Хор мальчиков (Фадин) - страница 72

— Надо понимать так, что ты исполнилась решимости и пришла поговорить о разводе?

— Это не единственный вариант. А второй… Надо же раз в жизни сделать доброе дело — может, зачтётся где-нибудь. Брызни-ка ещё водки.

— Одно из любимых танго мы называли «Брызни шампанского».

— За отъезд, — она подняла рюмку. — Это как бы папин завет. Он хотел этого, скорее, для меня, нет, для нас с ним, Алик же пришёлся постольку поскольку. Рассказы об армейских кошмарах папа считал дамскими фантазиями.

— За отъезд, — безразлично повторил он, не спеша пить. — Так что же у тебя за вариант?

— Тот же отъезд. Ничего нового: что ни вариант, то отъезд, тут особенно не пофантазируешь. Все дороги ведут в одно и то же место, разница только в компании. Честно говоря, ехать одной мне было бы неуютно.

Свешников не понял, почему — одной, когда её сын — студент, взрослый мужчина: лучшего спутника было не придумать.

— Ты тоже можешь использовать этот шанс, — сказала она, с интересом наблюдая за ним. — Только не смотри так тупо. Идёт к тому, что скоро тебе придётся торговать где-нибудь на уголочке сигаретами. Ты к тому ж одинок. Состаришься — некому будет подать стакан воды. Так что вспомни народную мудрость: жена-еврейка — не роскошь, а средство передвижения.

— Постой, постой, — насторожился Дмитрий Алексеевич. — Что же, ты предлагаешь…

— Вот именно. Небольшой переезд, не более того. Я могу тебя вывезти — понял это? Жить вместе, если уж так этого боишься, никто не заставляет, я тебя просто приглашаю в компаньоны, в попутчики — как хочешь. Главное — приехать на место, а там разберёмся. С моей стороны было бы нечестно не позвать с собой мужа: люди платят огромные деньги за фиктивные браки, а тут такая услуга задаром!

— Но там — жара, вечная война, пустыня, — сказал он первое, что пришло на ум: старые доводы самой Раисы. — У меня в таком климате не работает голова.

— Там — это где? — прищурилась она. — В Израиле мне тоже пришлось бы тяжеловато. Но сейчас евреев принимают, представь, в Европе. В Германии.

— Вот это новость!..

Первой мыслью — сразу, впрочем, отогнанной — было согласиться немедля: он всегда хотел (но «хотел» — слабое слово) увидеть, наконец, как выглядит мир по ту сторону границы.

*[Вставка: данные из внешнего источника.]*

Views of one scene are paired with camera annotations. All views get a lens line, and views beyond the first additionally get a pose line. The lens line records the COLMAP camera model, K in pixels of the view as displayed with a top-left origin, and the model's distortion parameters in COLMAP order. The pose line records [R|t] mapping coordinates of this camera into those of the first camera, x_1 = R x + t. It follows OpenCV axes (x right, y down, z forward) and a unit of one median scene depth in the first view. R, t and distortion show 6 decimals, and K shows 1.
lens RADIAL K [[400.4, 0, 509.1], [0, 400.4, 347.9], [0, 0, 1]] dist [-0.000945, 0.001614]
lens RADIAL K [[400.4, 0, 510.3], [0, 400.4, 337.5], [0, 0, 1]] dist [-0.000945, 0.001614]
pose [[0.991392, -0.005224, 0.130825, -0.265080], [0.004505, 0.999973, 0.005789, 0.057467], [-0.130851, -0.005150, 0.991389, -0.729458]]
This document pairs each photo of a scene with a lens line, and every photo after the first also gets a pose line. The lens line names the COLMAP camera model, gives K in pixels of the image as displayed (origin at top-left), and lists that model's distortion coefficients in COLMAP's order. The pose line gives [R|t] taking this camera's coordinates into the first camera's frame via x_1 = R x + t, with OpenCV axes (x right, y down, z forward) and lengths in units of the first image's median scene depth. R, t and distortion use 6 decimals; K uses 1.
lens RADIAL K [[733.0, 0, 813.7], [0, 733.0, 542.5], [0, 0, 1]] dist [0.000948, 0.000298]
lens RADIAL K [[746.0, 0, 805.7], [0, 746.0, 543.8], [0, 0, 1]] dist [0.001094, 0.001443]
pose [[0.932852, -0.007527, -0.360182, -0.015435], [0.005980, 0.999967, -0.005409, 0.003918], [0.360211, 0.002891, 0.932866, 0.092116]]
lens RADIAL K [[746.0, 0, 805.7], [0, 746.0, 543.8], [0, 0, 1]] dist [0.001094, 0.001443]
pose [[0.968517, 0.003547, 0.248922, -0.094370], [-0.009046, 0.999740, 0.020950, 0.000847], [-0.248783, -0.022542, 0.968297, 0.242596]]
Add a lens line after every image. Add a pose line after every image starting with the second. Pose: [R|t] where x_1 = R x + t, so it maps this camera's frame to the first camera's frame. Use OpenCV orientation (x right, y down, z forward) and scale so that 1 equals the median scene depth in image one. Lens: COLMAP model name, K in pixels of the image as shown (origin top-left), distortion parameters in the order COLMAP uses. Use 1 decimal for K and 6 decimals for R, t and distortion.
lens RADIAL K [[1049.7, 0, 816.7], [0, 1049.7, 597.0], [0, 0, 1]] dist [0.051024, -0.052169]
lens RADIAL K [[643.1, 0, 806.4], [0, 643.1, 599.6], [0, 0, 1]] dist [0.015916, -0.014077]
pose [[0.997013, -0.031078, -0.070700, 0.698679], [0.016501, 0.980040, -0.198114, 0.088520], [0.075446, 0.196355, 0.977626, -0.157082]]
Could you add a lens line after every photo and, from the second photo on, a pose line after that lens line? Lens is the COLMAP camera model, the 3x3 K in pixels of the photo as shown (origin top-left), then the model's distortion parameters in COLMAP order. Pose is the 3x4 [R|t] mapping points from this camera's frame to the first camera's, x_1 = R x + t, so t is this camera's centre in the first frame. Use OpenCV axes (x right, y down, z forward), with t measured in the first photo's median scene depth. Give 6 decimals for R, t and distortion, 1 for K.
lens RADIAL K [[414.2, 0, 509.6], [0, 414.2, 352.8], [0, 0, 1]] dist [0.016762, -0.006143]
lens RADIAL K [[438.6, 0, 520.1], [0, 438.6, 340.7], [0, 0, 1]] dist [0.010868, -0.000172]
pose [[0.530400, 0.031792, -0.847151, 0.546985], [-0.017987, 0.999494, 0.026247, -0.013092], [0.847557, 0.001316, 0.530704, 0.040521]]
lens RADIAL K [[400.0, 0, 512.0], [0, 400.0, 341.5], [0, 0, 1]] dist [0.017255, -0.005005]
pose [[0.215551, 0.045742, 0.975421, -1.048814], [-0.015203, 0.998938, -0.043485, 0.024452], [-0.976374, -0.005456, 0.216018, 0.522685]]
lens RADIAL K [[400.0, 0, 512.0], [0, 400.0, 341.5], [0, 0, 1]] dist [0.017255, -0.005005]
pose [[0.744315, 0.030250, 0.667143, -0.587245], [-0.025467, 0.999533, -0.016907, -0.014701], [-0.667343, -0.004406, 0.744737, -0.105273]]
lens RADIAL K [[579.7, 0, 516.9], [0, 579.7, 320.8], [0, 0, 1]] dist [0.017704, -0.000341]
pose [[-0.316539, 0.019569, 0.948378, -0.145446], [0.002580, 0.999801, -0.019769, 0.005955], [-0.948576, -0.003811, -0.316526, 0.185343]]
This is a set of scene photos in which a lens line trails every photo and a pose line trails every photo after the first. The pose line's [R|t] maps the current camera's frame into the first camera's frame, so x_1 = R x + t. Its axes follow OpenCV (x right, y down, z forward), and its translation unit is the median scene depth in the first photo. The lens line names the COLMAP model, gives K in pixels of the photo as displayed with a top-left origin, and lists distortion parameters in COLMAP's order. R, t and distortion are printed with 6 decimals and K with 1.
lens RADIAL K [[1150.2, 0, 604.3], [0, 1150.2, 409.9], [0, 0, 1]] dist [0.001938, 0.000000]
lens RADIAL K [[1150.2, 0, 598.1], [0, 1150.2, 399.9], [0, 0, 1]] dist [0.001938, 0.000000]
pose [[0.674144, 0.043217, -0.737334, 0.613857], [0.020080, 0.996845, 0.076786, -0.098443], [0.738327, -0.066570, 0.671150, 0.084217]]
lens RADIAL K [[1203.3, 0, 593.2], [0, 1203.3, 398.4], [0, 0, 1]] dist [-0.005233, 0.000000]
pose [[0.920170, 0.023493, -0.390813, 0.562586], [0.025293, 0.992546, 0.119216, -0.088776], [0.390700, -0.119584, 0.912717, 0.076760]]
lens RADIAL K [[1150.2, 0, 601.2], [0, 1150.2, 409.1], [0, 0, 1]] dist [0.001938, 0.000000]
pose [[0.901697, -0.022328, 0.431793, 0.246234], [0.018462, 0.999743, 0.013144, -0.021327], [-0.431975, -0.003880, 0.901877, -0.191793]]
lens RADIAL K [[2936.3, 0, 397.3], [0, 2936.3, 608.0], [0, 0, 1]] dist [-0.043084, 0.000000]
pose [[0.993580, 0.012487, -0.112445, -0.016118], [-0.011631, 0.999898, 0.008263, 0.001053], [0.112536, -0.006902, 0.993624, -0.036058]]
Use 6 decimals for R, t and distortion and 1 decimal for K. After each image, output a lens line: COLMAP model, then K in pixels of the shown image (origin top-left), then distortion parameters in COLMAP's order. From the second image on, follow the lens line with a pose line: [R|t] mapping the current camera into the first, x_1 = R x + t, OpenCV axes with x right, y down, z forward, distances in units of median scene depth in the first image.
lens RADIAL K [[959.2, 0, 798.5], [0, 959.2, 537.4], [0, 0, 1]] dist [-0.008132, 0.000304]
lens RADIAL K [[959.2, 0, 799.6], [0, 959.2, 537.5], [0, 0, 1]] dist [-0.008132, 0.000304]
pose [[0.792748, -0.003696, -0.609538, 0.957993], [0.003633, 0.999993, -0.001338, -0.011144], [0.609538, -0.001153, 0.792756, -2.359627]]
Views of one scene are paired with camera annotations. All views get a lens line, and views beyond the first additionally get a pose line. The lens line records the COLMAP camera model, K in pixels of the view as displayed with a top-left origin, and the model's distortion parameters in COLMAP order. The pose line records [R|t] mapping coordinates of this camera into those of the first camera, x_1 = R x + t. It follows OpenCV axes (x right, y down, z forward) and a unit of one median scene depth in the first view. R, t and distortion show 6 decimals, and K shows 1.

«Да разве только — увидеть?» — робко, словно шёпотом, словно его мысли могли разгадать, возразил Дмитрий Алексеевич сам себе; в действительности он беспочвенно мечтал не прогуляться по чужим местам, а пожить если уж не в Америке, то — в любой западной стране; беспочвенно — потому, что даже планам поселиться где-нибудь в Прибалтике среди старых камней, и тем не суждено было осуществиться, оттого что там он не нашёл бы работы, какой был научен, а дождавшись пенсии, на оную не прожил бы. Любой переезд был от него так далёк, нереален, что он даже не завидовал знакомым, которые уезжали навсегда в Израиль или в Штаты… Навсегда — значило, что они пропадали для всех в этом мире: переписываться, а тем более — перезваниваться с ними было опасно, и так же опасно было и прощаться с ними на перроне, отчего малолюдные проводы казались сродни похоронам. Дмитрий Алексеевич дважды побывал на таких прощаниях (и, возвращаясь с вокзала домой, всё оглядывался, нет ли слежки), и это будто бы сошло ему, но не исчезло ощущение тревоги, с новой силой вспыхнувшее после слов Раисы.